Going Down Steps/Curbs

  1. Stand close to the end of the surface you intend to go down.
  2. Keep your surgical/injured leg raised up in front of you so that the stairs are out of the way.
  3. Lower both crutches down to the step below.
  4. Pushing down through the crutch handles with your hands, bring your non-surgical/non-injured leg down to meet the crutches by hopping.

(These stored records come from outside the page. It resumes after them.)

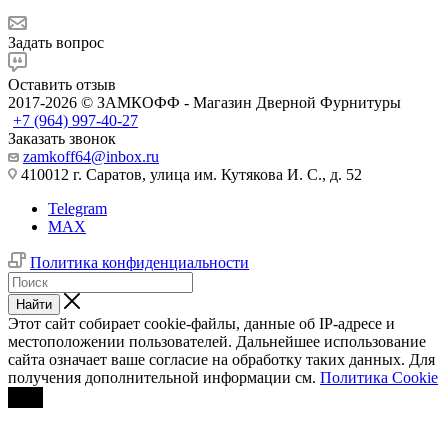
Задать вопрос
Оставить отзыв
2017-2026 © ЗАМКОФФ - Магазин Дверной Фурнитуры
+7 (964) 997-40-27
Заказать звонок
zamkoff64@inbox.ru
410012 г. Саратов, улица им. Кутякова И. С., д. 52
Telegram
MAX
Политика конфиденциальности
Найти
Этот сайт собирает cookie-файлы, данные об IP-адресе и
местоположении пользователей. Дальнейшее использование
сайта означает ваше согласие на обработку таких данных. Для
получения дополнительной информации см.
Политика Cookie
OK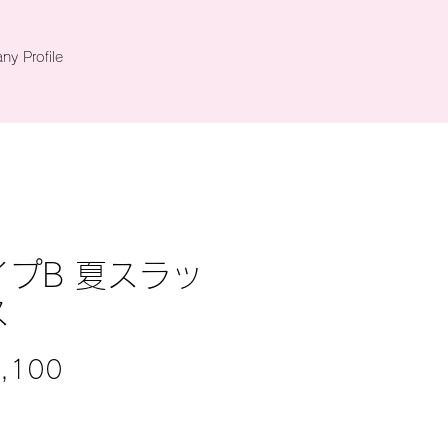
y Profile
イプB 夏スラッ
ス
Price
,100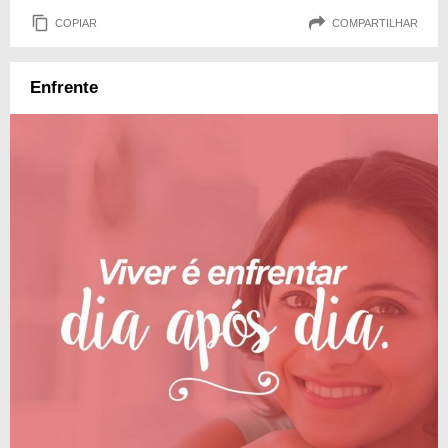
COPIAR
COMPARTILHAR
Enfrente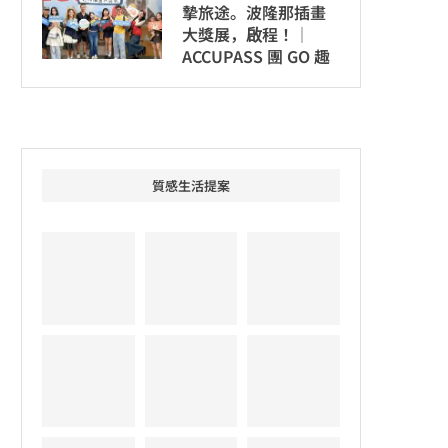
摯旅途。波隆那插畫
大獎展，啟程！│
ACCUPASS 團 GO 趣
質感生活提案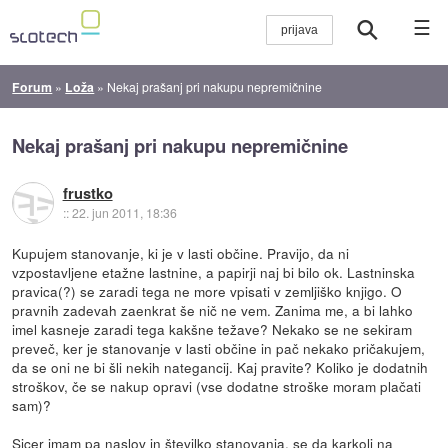
☰
Forum
»
Loža
»
Nekaj prašanj pri nakupu nepremičnine
Nekaj prašanj pri nakupu nepremičnine
frustko
::
22. jun 2011, 18:36
Kupujem stanovanje, ki je v lasti občine. Pravijo, da ni
vzpostavljene etažne lastnine, a papirji naj bi bilo ok. Lastninska
pravica(?) se zaradi tega ne more vpisati v zemljiško knjigo. O
pravnih zadevah zaenkrat še nič ne vem. Zanima me, a bi lahko
imel kasneje zaradi tega kakšne težave? Nekako se ne sekiram
preveč, ker je stanovanje v lasti občine in pač nekako pričakujem,
da se oni ne bi šli nekih nategancij. Kaj pravite? Koliko je dodatnih
stroškov, če se nakup opravi (vse dodatne stroške moram plačati
sam)?
Sicer imam pa naslov in številko stanovanja, se da karkoli na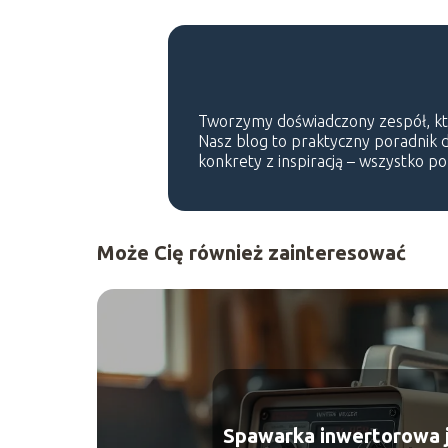
Tworzymy doświadczony zespół, który
Nasz blog to praktyczny poradnik dl
konkrety z inspiracją – wszystko p
Może Cię również zainteresować
Spawarka inwertorowa j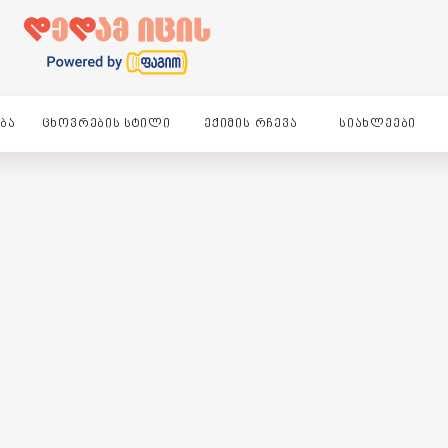
ᲑᲐ
ᲪᲮᲝᲕᲠᲔᲑᲘᲡ ᲡᲢᲘᲚᲘ
ᲔᲥᲘᲛᲘᲡ ᲠᲩᲔᲕᲐ
ᲡᲘᲐᲮᲚᲔᲔᲑᲘ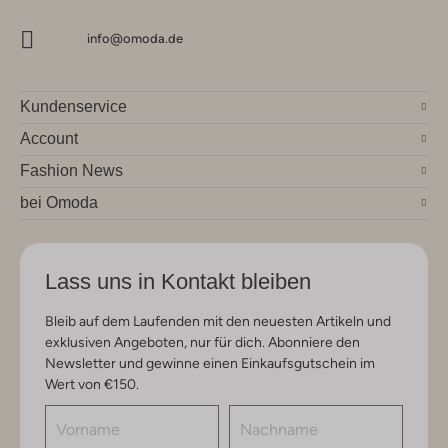
info@omoda.de
Kundenservice
Account
Fashion News
bei Omoda
Lass uns in Kontakt bleiben
Bleib auf dem Laufenden mit den neuesten Artikeln und
exklusiven Angeboten, nur für dich. Abonniere den
Newsletter und gewinne einen Einkaufsgutschein im
Wert von €150.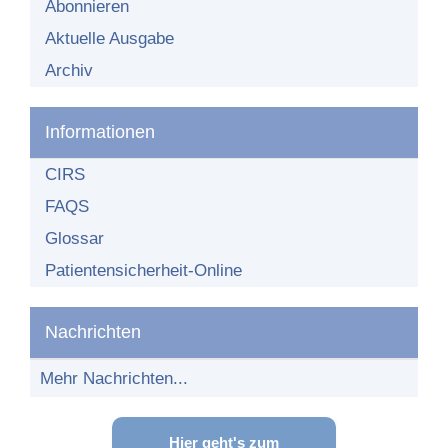
Organisationsstruktur
Abonnieren
Aktuelle Ausgabe
Teilnehmende Einrichtungen
Archiv
Teilnehmer-Bereich
Teilnahme am Netzwerk
Informationen
CIRS
FAQS
Glossar
Patientensicherheit-Online
Nachrichten
Mehr Nachrichten...
Hier geht's zum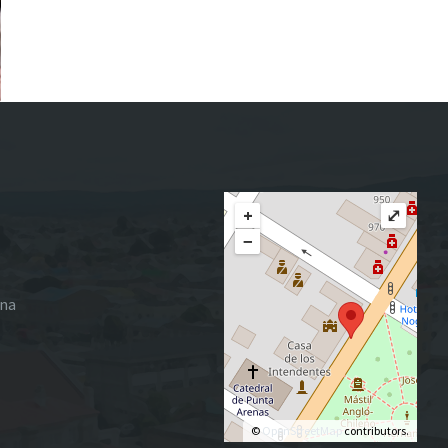
+
⤢
−
ena
©
OpenStreetMap
contributors.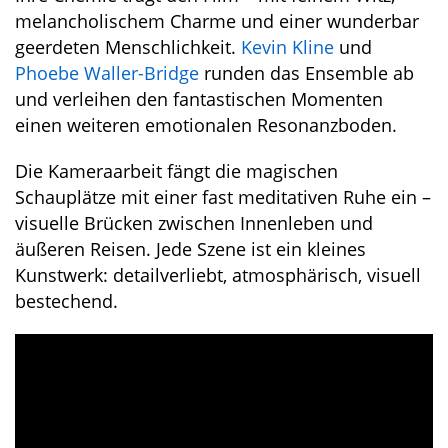
melancholischem Charme und einer wunderbar
geerdeten Menschlichkeit.
Kevin Kline
und
Phoebe Waller-Bridge
runden das Ensemble ab
und verleihen den fantastischen Momenten
einen weiteren emotionalen Resonanzboden.
Die Kameraarbeit fängt die magischen
Schauplätze mit einer fast meditativen Ruhe ein –
visuelle Brücken zwischen Innenleben und
äußeren Reisen. Jede Szene ist ein kleines
Kunstwerk: detailverliebt, atmosphärisch, visuell
bestechend.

  5. At this point, you may rest the toes of your surgical/injured leg on the ground if needed. Be careful not to place any weight through this foot.
  6. If going down multiple steps, repeat this pattern until you have reached the bottom.

*If there is a railing available to use, hold both crutches on the side of your body opposite the handrail and grab the handrail with your free hand. Lower the crutches down to the next step, then lower your non-surgical/non-injured leg.